Good news, everyone! (Bonus ducks if you read that in Prof. Farnsworth’s voice.) Two of the kittens have gone to their forever homes, leaving us with just two more to unload on an unsuspecting suck…er…two more loving snuggly kittens in need of adoption. You know, I’m calling them ‘kittens’ but they are three months old now, creeping up on four. They have definitely lost their kitteny fluffball phase and grown into their lanky teenage phase, although they still seem to think they’re kittens. I’m going to try and get some pics because they really are quite gorgeous. I’ve been thinking of them as grey tabbies, but I guess they outgrew their kitten colors too, because Danny Sexkitten has more of a Bengal look, with big fat swirly stripes, and scrappy Jacky Septickitten is more of a tortiseshell. And soft, both of them. That fluffy medium-hair undercoat of theirs has made them just so soft.
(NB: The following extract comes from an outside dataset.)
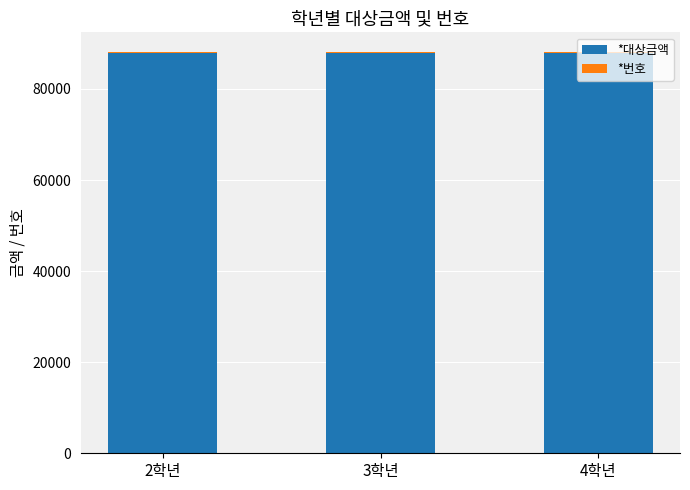

What is the sum of all *대상금액 values?

264000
Anyway, this is a blog about books, so forget the kittens…unless you would like a kitten, in which case, come get your kitten…but for the rest of you, the newest chapter of my FNAFiction, Everything is All Right, Part Two: Mike Schmidt and the Long Night, is ready for reading on fanfiction.net and also over at archiveofourown.org, so if you’re reading along, be sure to check it out. This week, Ana explores the Toybox, which was the site we all saw in the FNAF2 game.
Ana leaned over the counter to squint at the menu. It seemed the new, improved Freddy Fazbear’s Pizzeria offered exactly four kinds of pizza—four cheese, pepperoni, meat lovers, and supreme. Chocolate or vanilla cupcakes baked fresh daily while supplies last. Birthday cakes must be ordered in advance. No outside food or drink. No special orders. No substitutions. Also no checks, although there was supposedly an ATM in the arcade.
Ana swung her flashlight around to see if it was still there, and froze as she discovered what squatted between the In and the Out halls: the puppet’s prize corner. Most of the shelves were empty, scavenged by brave looters over the years, but a few remained. Cheap plastic top hats. Child-sized bibs with Chica’s face on them, her happy smile made crazed and ghoulish by grime and time. Paper pirate hats and eyepatches in either pink or black. Rotted-cloth bunny ears in fake-Bonnie blue. And below them all, wrapped in a dull red ribbon, the puppet’s box.
Ana moved past Mike, circling the prize counter as much as she could, seeking and ultimately not finding any way for a person to get in, apart from climbing over the counter. So she did.
Mike didn’t try to stop her, didn’t say anything at all. He watched, his light fixed on her while hers stayed fixed on that giant gift-box, now greyed and grimed. The lid was closed and at one point, it seemed to have been nailed shut all the way around the top, but the nails had been pulled and there was a splintered place where a lockplate had been chipped out. When she lifted the lid and peered over the edge of the box’s high side, she could see the puppet’s spring-loaded seat, the spring rusted into tight coils, but no marionette.
“Feel better?” Mike asked.
She did, a little. No, tell the truth and shame the Devil, a lot.
He didn’t press her for an answer, just waited for her to climb back over the counter before he turned his flashlight out over the dining area.
It was immediately apparent they were not the first ever to invade Fazbear’s after its doors closed for the last time. Vandals had been busy here over the years, but they hadn’t done near as much damage as Ana would have expected. Oh, the roof had collapsed. The entire middle of the dining area was a forest of rotten support beams and wires, with real trees sprouted up among them where stray seeds had taken root, some of them as thick as her wrist. Graffiti covered the peeling walls and moss covered the graffiti. Generations of plant growth had sprouted, seeded and died across the floor, leaving behind a desolate landscape of brown stalks and thorns tangled up with chipped tiles.
But for all that, Ana’s eyes could still see it the way it was back then. She could see three rows of lunchroom tables lined with party hats in the center of this huge room, see dozens of excited faces turned toward the show stage as the curtain went up and the lights came on and there was Freddy and the Fazbear Band.
Ana managed to take her eyes from the stage, but couldn’t seem to stop looking around. So much was similar to ‘her’ Fazbear’s, in color and style if not in actual layout, that she kept trying to bring the two into alignment, kept expecting to hear those heavy footfalls and grinding gears, maybe see Freddy’s eyes light up in the dark hall and hear the Toreador March start playing.